Description:
In this role, the successful candidate will focus on optimising the performance and efficiency of large-scale AI models, including large language models (LLMs) and other generative AI systems. This is a unique opportunity to shape the future of next-generation AI technologies within a dynamic and collaborative environment.
Key Responsibilities:
- Research and implement advanced optimisation algorithms to enhance the efficiency and performance of large model inference.
- Identify and address bottlenecks in inference processes, developing innovative solutions for improved computational power, reduced latency, and efficient memory utilisation.
- Conduct in-depth research on model quantisation techniques (e.g., INT8, INT4) to achieve optimal inference performance while maintaining model stability and accuracy.
- Design and refine speculative sampling algorithms to improve generation speed and output quality for large AI models.
- Translate cutting-edge research into deployable algorithmic tools and solutions for production use.
- Collaborate with internal engineering teams to seamlessly integrate optimised algorithms into scalable, real-world systems.
- Stay at the forefront of industry trends and advancements in AI and large models, fostering a culture of continuous innovation.
Required Qualifications:
- Master’s degree or higher in Computer Science, Artificial Intelligence, Mathematics, or a related field (PhD strongly preferred).
- A minimum of 2 years of R&D experience in deep learning or related fields, particularly large model optimisation.

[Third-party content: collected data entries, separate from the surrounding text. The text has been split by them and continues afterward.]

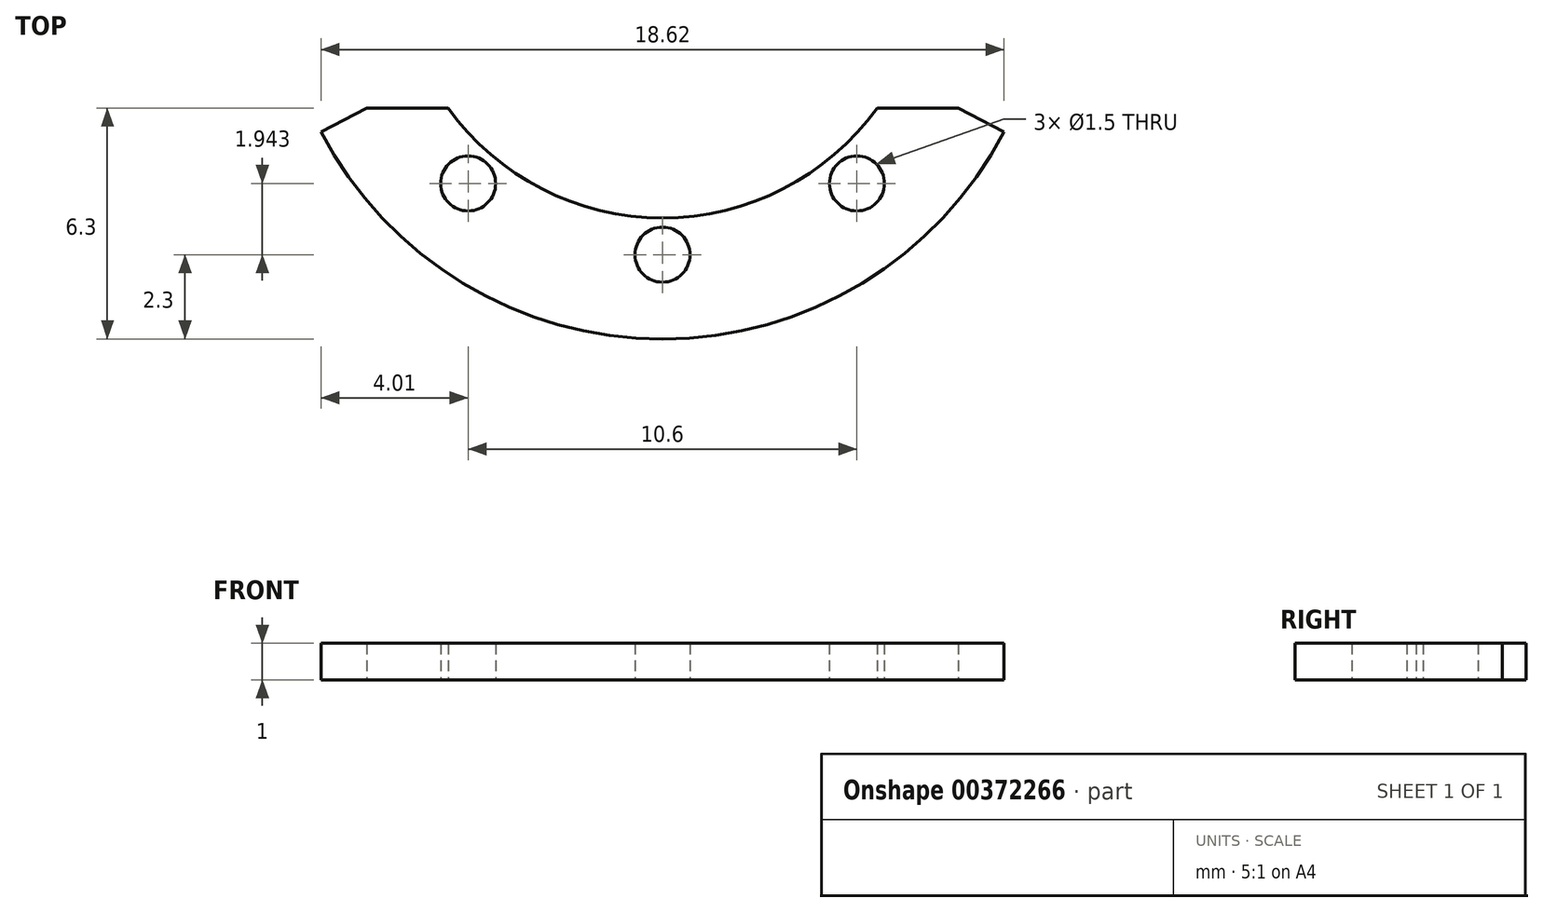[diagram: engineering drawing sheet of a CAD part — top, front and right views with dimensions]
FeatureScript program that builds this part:
annotation { "Feature Type Name" : "Feature", "Feature Type Description" : "" }
export const myFeature = defineFeature(function(context is Context, id is Id, definition is map)
    precondition{}
    {
        {
            var Q0;
            Q0=qCreatedBy(makeId("Top.planeOp"),FACE);
            var sketch = newSketch(context, id + "F0", { "sketchPlane" : qUnion([Q0])});
            skArc(sketch, "E0", {"start": v(-9.31, -4.85) * mm, "mid": v(0, -10.5) * mm, "end": v(9.31, -4.85) * mm});
            skLineSegment(sketch, "E1", {"start": v(-8.07, -4.2) * mm, "end": v(-5.85, -4.2) * mm});
            skLineSegment(sketch, "E2", {"start": v(-8.07, -4.2) * mm, "end": v(-9.31, -4.85) * mm});
            skLineSegment(sketch, "E3", {"start": v(8.07, -4.2) * mm, "end": v(9.31, -4.85) * mm});
            skArc(sketch, "E4", {"start": v(-7.27, -3.79) * mm, "mid": v(0, -8.2) * mm, "end": v(7.27, -3.79) * mm, "construction": true});
            skArc(sketch, "E5", {"start": v(-5.85, -4.2) * mm, "mid": v(0, -7.2) * mm, "end": v(5.85, -4.2) * mm});
            skCircle(sketch, "E6", {"center": v(-5.3, -6.26) * mm, "radius": 0.75 * mm});
            skCircle(sketch, "E7", {"center": v(0, -8.2) * mm, "radius": 0.75 * mm});
            skCircle(sketch, "E8", {"center": v(5.3, -6.26) * mm, "radius": 0.75 * mm});
            skLineSegment(sketch, "E9.trimOffspring", {"start": v(5.85, -4.2) * mm, "end": v(8.07, -4.2) * mm});
            skSolve(sketch);
        }
        {
            var Q0;
            Q0=makeQuery(id+"F0.imprint","IMPRINT",FACE,{"disambiguationData":[TD([[makeQuery(id+"F0.imprint","IMPRINT",EDGE,{"derivedFrom":sQuery(id+"F0.wireOp",EDGE,"E0")}),1.0]])]});
            extrude(context, id + "F1", {"entities" : qUnion([Q0]), "depth" : 1 * mm});
        }
    });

- Strong knowledge of mainstream large model architectures (e.g., Transformers, LLMs) and their inference processes.
- Expertise in model quantisation techniques, including Quantisation-Aware Training (QAT) and Post-Training Quantisation (PTQ).
- Deep understanding of speculative sampling methods (e.g., Top-k, Top-p, temperature sampling) and their optimisation strategies.
- Proficiency in deep learning frameworks such as TensorFlow and PyTorch, with experience in inference engines like vLLM and SGlang.
- Advanced Python programming skills; experience with C++ or CUDA is advantageous.
- Solid foundation in algorithms and coding implementation.